Problem details: Look through the data below, and copy each line that carries the word "different".

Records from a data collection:
= = = = =

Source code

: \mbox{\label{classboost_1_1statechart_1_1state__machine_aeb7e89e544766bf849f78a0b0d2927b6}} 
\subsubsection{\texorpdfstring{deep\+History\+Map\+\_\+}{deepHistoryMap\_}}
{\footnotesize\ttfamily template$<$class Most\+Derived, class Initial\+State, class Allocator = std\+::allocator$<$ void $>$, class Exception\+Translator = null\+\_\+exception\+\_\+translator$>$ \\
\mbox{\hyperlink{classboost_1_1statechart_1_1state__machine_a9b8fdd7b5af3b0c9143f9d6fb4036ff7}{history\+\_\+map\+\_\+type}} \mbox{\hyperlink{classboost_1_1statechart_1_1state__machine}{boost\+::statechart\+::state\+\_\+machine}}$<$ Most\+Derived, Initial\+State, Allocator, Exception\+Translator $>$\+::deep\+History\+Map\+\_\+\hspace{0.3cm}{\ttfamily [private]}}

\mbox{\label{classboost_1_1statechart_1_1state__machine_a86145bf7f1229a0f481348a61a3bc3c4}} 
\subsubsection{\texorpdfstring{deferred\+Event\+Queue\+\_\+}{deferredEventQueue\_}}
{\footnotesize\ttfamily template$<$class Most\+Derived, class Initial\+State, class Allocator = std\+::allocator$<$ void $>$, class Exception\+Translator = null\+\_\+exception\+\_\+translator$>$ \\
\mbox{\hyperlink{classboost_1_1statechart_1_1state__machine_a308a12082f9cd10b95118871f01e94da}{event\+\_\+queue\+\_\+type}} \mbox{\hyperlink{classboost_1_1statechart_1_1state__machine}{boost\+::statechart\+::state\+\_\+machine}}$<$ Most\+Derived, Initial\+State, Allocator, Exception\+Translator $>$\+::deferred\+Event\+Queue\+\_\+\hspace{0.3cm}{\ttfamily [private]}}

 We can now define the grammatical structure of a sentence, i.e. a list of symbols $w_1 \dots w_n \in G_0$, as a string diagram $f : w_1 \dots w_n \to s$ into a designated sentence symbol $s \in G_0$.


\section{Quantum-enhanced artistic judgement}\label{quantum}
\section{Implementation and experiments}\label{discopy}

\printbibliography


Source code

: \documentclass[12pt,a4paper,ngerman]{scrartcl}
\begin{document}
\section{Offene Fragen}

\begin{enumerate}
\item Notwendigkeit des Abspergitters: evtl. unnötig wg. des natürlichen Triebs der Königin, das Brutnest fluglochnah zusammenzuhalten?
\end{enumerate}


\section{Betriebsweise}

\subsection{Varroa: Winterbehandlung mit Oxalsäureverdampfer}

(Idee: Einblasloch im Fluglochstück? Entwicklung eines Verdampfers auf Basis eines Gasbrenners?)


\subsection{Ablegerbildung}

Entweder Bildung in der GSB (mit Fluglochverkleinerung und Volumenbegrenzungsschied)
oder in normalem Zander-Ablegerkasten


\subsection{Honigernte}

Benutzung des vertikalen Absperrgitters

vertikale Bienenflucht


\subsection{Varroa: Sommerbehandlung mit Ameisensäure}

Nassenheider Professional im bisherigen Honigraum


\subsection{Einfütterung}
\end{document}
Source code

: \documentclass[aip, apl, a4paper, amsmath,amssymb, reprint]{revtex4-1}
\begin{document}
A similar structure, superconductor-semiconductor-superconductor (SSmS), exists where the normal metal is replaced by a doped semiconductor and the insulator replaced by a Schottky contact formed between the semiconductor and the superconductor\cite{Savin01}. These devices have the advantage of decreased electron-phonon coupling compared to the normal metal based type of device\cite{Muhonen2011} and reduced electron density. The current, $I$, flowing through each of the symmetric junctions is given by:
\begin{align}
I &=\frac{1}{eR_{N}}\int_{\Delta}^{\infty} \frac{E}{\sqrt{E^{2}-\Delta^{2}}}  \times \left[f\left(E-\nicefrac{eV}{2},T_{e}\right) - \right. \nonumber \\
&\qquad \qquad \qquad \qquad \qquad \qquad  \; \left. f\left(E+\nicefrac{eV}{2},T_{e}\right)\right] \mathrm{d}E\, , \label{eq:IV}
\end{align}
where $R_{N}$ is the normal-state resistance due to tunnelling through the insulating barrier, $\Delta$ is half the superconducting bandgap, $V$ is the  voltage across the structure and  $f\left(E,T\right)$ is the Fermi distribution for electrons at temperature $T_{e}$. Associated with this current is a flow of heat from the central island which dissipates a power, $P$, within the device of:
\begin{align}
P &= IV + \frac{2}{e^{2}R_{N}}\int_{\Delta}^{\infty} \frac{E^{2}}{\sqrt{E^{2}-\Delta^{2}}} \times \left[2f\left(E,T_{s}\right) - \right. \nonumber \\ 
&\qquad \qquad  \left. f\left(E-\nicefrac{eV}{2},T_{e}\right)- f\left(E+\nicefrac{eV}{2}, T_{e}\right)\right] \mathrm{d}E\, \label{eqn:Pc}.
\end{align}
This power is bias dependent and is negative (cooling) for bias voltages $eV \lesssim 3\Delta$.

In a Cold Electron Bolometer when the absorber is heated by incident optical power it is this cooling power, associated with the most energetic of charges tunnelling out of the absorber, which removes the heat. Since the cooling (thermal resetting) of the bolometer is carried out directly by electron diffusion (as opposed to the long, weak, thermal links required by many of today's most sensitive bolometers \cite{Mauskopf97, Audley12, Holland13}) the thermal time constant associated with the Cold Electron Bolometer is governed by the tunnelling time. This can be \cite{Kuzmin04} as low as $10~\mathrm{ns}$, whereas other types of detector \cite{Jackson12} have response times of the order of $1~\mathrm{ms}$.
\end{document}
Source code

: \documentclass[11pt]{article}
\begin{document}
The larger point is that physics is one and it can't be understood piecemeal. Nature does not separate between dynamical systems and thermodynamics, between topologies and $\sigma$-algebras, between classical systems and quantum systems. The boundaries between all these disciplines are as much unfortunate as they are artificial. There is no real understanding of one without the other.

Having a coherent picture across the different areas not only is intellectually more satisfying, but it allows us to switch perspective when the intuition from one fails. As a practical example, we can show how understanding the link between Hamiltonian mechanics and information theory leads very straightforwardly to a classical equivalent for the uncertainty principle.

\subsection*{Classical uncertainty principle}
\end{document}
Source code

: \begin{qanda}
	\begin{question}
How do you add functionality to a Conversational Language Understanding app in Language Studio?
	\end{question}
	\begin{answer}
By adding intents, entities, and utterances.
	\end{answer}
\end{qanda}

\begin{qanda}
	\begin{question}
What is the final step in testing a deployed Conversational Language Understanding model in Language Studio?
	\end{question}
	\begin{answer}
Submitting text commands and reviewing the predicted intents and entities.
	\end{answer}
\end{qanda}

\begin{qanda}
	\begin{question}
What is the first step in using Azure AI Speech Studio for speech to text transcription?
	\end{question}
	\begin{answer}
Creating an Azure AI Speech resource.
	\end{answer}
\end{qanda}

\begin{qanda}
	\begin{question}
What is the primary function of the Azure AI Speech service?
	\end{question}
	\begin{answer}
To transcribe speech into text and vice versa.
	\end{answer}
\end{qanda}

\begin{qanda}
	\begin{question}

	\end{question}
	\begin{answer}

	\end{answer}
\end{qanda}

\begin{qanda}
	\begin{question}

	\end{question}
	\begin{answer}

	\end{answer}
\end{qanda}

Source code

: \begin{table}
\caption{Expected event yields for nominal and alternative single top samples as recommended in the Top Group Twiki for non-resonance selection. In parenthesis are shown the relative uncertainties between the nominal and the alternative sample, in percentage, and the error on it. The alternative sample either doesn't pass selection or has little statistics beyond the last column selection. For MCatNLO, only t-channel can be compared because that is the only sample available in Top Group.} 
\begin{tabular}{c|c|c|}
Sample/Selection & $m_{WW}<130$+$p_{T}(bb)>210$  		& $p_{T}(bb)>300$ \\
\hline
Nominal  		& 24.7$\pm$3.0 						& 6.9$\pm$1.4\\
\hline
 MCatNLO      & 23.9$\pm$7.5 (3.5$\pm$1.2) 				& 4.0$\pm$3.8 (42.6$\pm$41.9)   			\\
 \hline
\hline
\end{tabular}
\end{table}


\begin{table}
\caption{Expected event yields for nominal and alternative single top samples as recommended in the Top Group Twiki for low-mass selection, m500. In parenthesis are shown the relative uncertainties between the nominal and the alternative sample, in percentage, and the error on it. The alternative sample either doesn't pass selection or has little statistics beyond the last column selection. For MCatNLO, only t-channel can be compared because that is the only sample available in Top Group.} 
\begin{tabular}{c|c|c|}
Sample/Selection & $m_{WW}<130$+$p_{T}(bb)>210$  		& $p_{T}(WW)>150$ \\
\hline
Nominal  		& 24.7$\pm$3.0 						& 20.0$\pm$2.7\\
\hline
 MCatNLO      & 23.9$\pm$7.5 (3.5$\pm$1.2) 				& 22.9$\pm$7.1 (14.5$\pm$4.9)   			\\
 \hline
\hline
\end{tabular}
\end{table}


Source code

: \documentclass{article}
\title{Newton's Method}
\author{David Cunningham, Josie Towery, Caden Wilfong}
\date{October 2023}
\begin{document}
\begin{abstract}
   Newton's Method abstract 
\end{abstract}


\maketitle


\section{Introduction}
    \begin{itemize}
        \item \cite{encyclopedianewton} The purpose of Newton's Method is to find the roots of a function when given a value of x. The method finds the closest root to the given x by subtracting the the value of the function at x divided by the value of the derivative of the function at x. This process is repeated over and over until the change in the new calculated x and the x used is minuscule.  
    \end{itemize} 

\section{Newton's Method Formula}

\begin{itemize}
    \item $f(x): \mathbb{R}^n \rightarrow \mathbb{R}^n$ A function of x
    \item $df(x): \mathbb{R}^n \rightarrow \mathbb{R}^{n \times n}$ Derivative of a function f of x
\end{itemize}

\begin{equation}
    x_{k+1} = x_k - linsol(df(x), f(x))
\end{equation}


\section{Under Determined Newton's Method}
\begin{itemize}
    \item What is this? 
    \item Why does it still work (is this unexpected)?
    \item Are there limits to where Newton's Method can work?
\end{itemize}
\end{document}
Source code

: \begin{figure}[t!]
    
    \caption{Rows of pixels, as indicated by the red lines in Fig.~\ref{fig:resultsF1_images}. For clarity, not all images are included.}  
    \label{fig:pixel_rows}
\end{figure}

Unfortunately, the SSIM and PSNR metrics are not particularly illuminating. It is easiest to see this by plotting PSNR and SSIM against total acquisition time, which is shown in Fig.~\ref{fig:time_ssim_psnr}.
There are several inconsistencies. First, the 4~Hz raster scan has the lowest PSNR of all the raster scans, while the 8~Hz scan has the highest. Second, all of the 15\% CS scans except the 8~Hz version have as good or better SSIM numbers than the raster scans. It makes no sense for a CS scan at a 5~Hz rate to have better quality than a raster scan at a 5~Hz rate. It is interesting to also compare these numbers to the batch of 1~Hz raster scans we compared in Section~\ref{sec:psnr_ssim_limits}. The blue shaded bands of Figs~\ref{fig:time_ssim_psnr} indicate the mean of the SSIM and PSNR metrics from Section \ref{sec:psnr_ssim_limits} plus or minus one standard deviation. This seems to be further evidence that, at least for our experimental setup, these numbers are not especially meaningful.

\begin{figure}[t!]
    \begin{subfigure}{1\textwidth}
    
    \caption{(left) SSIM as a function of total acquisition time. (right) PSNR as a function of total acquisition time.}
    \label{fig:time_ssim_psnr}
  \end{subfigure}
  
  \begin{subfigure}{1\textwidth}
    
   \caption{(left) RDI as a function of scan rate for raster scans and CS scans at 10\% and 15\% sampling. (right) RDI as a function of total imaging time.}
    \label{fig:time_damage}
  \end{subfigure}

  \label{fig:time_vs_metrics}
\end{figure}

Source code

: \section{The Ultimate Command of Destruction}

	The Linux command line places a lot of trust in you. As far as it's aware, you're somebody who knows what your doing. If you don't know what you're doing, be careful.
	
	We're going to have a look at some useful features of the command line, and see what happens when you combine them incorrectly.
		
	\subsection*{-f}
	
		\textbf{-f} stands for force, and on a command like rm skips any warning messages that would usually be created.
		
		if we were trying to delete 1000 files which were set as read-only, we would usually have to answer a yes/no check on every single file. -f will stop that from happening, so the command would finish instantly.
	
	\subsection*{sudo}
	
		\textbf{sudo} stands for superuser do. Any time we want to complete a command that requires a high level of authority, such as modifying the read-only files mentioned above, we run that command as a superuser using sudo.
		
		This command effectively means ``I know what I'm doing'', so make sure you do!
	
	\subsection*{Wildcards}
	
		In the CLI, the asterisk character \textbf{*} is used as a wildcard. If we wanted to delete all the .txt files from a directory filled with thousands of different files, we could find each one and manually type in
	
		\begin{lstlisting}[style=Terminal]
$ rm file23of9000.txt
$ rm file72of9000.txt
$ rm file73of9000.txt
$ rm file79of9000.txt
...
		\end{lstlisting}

= = = = =

Solution to this exercise:
Having a coherent picture across the different areas not only is intellectually more satisfying, but it allows us to switch perspective when the intuition from one fails. As a practical example, we can show how understanding the link between Hamiltonian mechanics and information theory leads very straightforwardly to a classical equivalent for the uncertainty principle.
		In the CLI, the asterisk character \textbf{*} is used as a wildcard. If we wanted to delete all the .txt files from a directory filled with thousands of different files, we could find each one and manually type in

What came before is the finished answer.